» ABOUT THIS EXERCISE
Provide the number of lines of the records that include "year", with no other content.

» Saved data entries
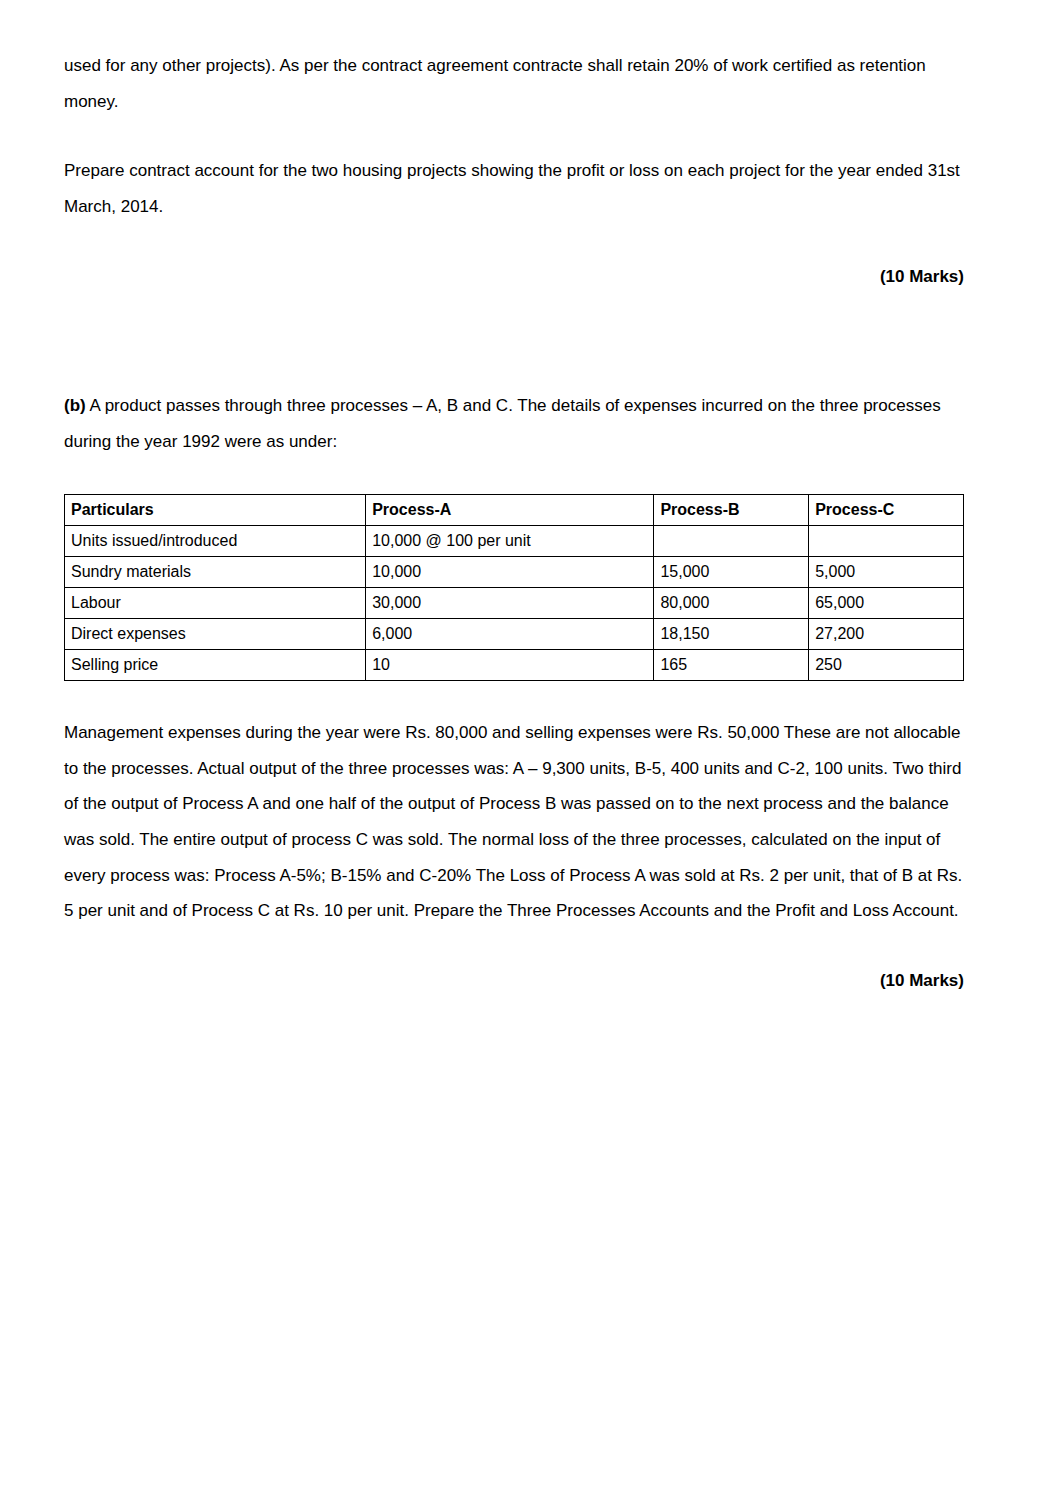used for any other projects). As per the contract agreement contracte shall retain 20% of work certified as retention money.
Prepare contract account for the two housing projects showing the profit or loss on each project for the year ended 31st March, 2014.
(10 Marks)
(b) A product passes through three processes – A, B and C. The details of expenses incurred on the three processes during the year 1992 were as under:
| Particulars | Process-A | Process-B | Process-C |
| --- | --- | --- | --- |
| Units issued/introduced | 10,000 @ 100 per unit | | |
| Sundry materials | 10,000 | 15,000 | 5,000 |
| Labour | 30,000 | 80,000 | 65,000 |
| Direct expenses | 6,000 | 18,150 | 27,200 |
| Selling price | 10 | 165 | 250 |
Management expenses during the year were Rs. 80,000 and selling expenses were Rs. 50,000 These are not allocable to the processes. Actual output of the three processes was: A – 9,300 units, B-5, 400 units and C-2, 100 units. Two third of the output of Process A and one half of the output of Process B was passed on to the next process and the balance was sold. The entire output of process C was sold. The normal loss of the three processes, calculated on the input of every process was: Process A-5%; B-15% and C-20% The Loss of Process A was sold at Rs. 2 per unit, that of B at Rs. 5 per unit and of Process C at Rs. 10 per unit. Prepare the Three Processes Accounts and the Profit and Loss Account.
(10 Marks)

» ANSWER SPACE
3